EXERCISE PROMPT:
What the response needs is every record, repeated verbatim, and no images.

[Saved data entries]
——

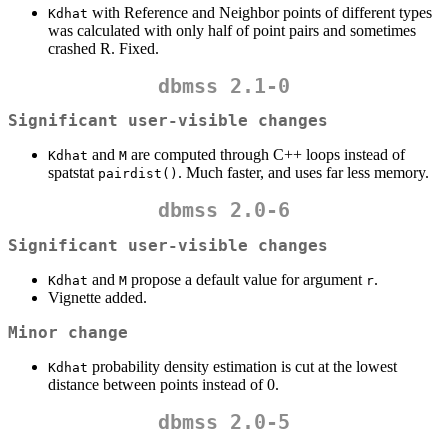
with Reference and Neighbor points of different types
Kdhat
was calculated with only half of point pairs and sometimes
crashed R. Fixed.
dbmss 2.1-0
Significant user-visible changes
and
are computed through C++ loops instead of
Kdhat
M
spatstat
. Much faster, and uses far less memory.
pairdist()
dbmss 2.0-6
Significant user-visible changes
and
propose a default value for argument
.
Kdhat
M
r
Vignette added.
Minor change
probability density estimation is cut at the lowest
Kdhat
distance between points instead of 0.
dbmss 2.0-5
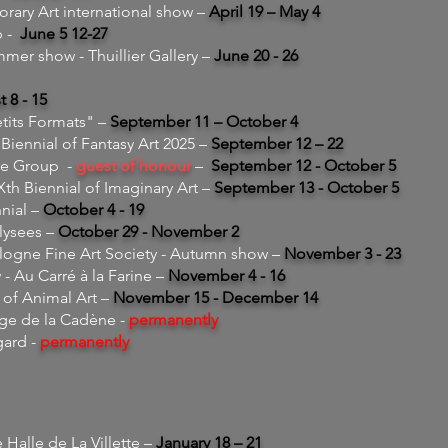
ry Art international show –
April 19 – May 4
p -
June 5 12-27
mmer show - Thuillier Gallery –
June 20 - 26
 8 - 15
etits Formats" –
September 11 – October 4
Biennial of Fantasy Art 2025 –
September 12 – 22
ge Group -
guest of honour
–
September 12 - October 5
 Biennial of Imaginary Art –
September 13 - October 5
nial –
October 4 - 19
lysees –
October 29 - November 2
gne Fine Art Society - Autumn show –
November 3 - 23
 - Au Carré à la Farine –
November
4 - 16
 of Animal Art –
November 15 - December 14
age de la Cadène -
permanently
gard -
permanently
Halle de La Villette –
January 18 – 21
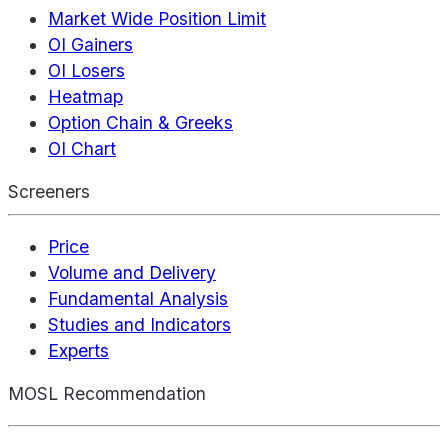
Market Wide Position Limit
OI Gainers
OI Losers
Heatmap
Option Chain & Greeks
OI Chart
Screeners
Price
Volume and Delivery
Fundamental Analysis
Studies and Indicators
Experts
MOSL Recommendation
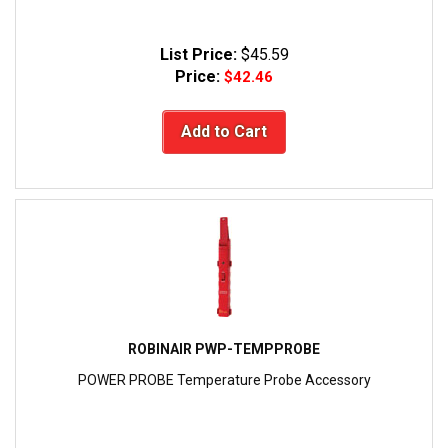
List Price:
$45.59
Price:
$42.46
Add to Cart
ROBINAIR PWP-TEMPPROBE
POWER PROBE Temperature Probe Accessory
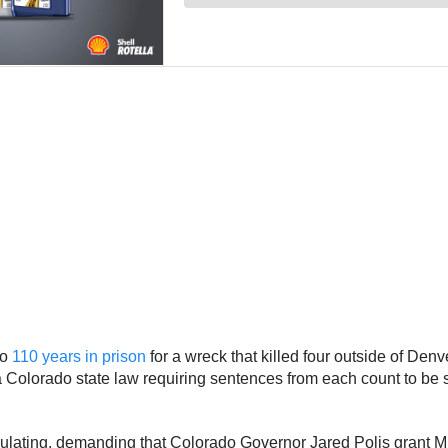
to
110 years in prison
for a wreck that killed four outside of De
Colorado state law requiring sentences from each count to be serv
ulating, demanding that Colorado Governor Jared Polis grant 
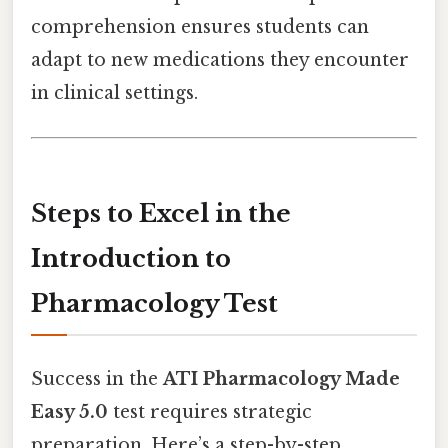
comprehension ensures students can
adapt to new medications they encounter
in clinical settings.
Steps to Excel in the
Introduction to
Pharmacology Test
Success in the
ATI Pharmacology Made
Easy 5.0
test requires strategic
preparation. Here’s a step-by-step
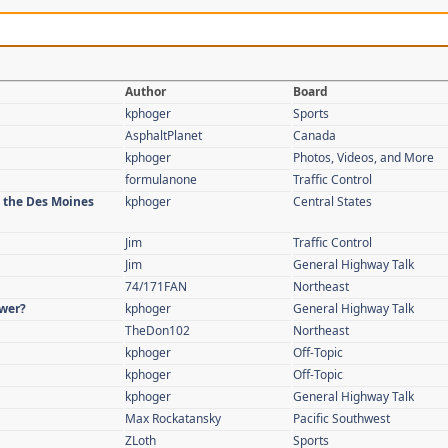
Author
Board
kphoger
Sports
AsphaltPlanet
Canada
kphoger
Photos, Videos, and More
formulanone
Traffic Control
n the Des Moines
kphoger
Central States
Jim
Traffic Control
Jim
General Highway Talk
74/171FAN
Northeast
swer?
kphoger
General Highway Talk
TheDon102
Northeast
kphoger
Off-Topic
kphoger
Off-Topic
kphoger
General Highway Talk
Max Rockatansky
Pacific Southwest
ZLoth
Sports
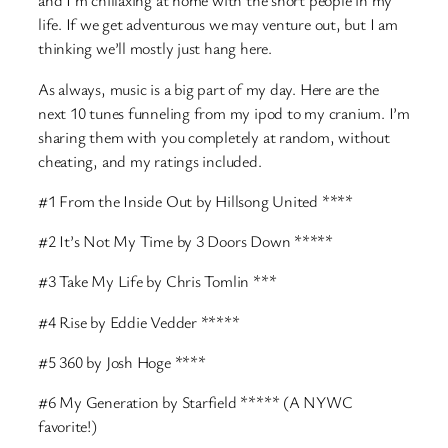
and I’m chillaxing at home with the short people in my
life. If we get adventurous we may venture out, but I am
thinking we’ll mostly just hang here.
As always, music is a big part of my day. Here are the
next 10 tunes funneling from my ipod to my cranium. I’m
sharing them with you completely at random, without
cheating, and my ratings included.
#1 From the Inside Out by Hillsong United ****
#2 It’s Not My Time by 3 Doors Down *****
#3 Take My Life by Chris Tomlin ***
#4 Rise by Eddie Vedder *****
#5 360 by Josh Hoge ****
#6 My Generation by Starfield ***** (A NYWC
favorite!)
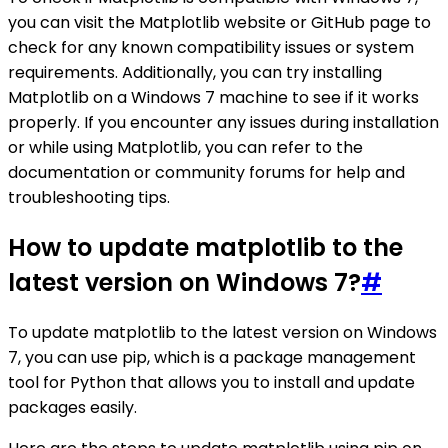
you can visit the Matplotlib website or GitHub page to
check for any known compatibility issues or system
requirements. Additionally, you can try installing
Matplotlib on a Windows 7 machine to see if it works
properly. If you encounter any issues during installation
or while using Matplotlib, you can refer to the
documentation or community forums for help and
troubleshooting tips.
How to update matplotlib to the
latest version on Windows 7?
#
To update matplotlib to the latest version on Windows
7, you can use pip, which is a package management
tool for Python that allows you to install and update
packages easily.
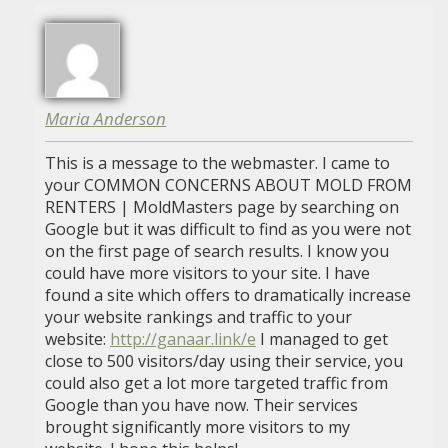
Maria Anderson
This is a message to the webmaster. I came to
your COMMON CONCERNS ABOUT MOLD FROM
RENTERS | MoldMasters page by searching on
Google but it was difficult to find as you were not
on the first page of search results. I know you
could have more visitors to your site. I have
found a site which offers to dramatically increase
your website rankings and traffic to your
website:
http://ganaar.link/e
I managed to get
close to 500 visitors/day using their service, you
could also get a lot more targeted traffic from
Google than you have now. Their services
brought significantly more visitors to my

——

WORKED SOLUTION:
with Reference and Neighbor points of different types
Kdhat
was calculated with only half of point pairs and sometimes
crashed R. Fixed.
dbmss 2.1-0
Significant user-visible changes
and
are computed through C++ loops instead of
Kdhat
M
spatstat
. Much faster, and uses far less memory.
pairdist()
dbmss 2.0-6
Significant user-visible changes
and
propose a default value for argument
.
Kdhat
M
r
Vignette added.
Minor change
probability density estimation is cut at the lowest
Kdhat
distance between points instead of 0.
dbmss 2.0-5
ry Art international show –
April 19 – May 4
p -
June 5 12-27
mmer show - Thuillier Gallery –
June 20 - 26
 8 - 15
etits Formats" –
September 11 – October 4
Biennial of Fantasy Art 2025 –
September 12 – 22
ge Group -
guest of honour
–
September 12 - October 5
 Biennial of Imaginary Art –
September 13 - October 5
nial –
October 4 - 19
lysees –
October 29 - November 2
gne Fine Art Society - Autumn show –
November 3 - 23
 - Au Carré à la Farine –
November
4 - 16
 of Animal Art –
November 15 - December 14
age de la Cadène -
permanently
gard -
permanently
Halle de La Villette –
January 18 – 21
Market Wide Position Limit
OI Gainers
OI Losers
Heatmap
Option Chain & Greeks
OI Chart
Screeners
Price
Volume and Delivery
Fundamental Analysis
Studies and Indicators
Experts
MOSL Recommendation
List Price:
$45.59
Price:
$42.46
Add to Cart
ROBINAIR PWP-TEMPPROBE
POWER PROBE Temperature Probe Accessory
to
110 years in prison
for a wreck that killed four outside of De
Colorado state law requiring sentences from each count to be serv
ulating, demanding that Colorado Governor Jared Polis grant 
comprehension ensures students can
adapt to new medications they encounter
in clinical settings.
Steps to Excel in the
Introduction to
Pharmacology Test
Success in the
ATI Pharmacology Made
Easy 5.0
test requires strategic
preparation. Here’s a step-by-step
Author
Board
kphoger
Sports
AsphaltPlanet
Canada
kphoger
Photos, Videos, and More
formulanone
Traffic Control
n the Des Moines
kphoger
Central States
Jim
Traffic Control
Jim
General Highway Talk
74/171FAN
Northeast
swer?
kphoger
General Highway Talk
TheDon102
Northeast
kphoger
Off-Topic
kphoger
Off-Topic
kphoger
General Highway Talk
Max Rockatansky
Pacific Southwest
ZLoth
Sports
and I’m chillaxing at home with the short people in my
life. If we get adventurous we may venture out, but I am
thinking we’ll mostly just hang here.
As always, music is a big part of my day. Here are the
next 10 tunes funneling from my ipod to my cranium. I’m
sharing them with you completely at random, without
cheating, and my ratings included.
#1 From the Inside Out by Hillsong United ****
#2 It’s Not My Time by 3 Doors Down *****
#3 Take My Life by Chris Tomlin ***
#4 Rise by Eddie Vedder *****
#5 360 by Josh Hoge ****
#6 My Generation by Starfield ***** (A NYWC
favorite!)
you can visit the Matplotlib website or GitHub page to
check for any known compatibility issues or system
requirements. Additionally, you can try installing
Matplotlib on a Windows 7 machine to see if it works
properly. If you encounter any issues during installation
or while using Matplotlib, you can refer to the
documentation or community forums for help and
troubleshooting tips.
How to update matplotlib to the
latest version on Windows 7?
#
To update matplotlib to the latest version on Windows
7, you can use pip, which is a package management
tool for Python that allows you to install and update
packages easily.
Maria Anderson
This is a message to the webmaster. I came to
your COMMON CONCERNS ABOUT MOLD FROM
RENTERS | MoldMasters page by searching on
Google but it was difficult to find as you were not
on the first page of search results. I know you
could have more visitors to your site. I have
found a site which offers to dramatically increase
your website rankings and traffic to your
website:
http://ganaar.link/e
I managed to get
close to 500 visitors/day using their service, you
could also get a lot more targeted traffic from
Google than you have now. Their services
brought significantly more visitors to my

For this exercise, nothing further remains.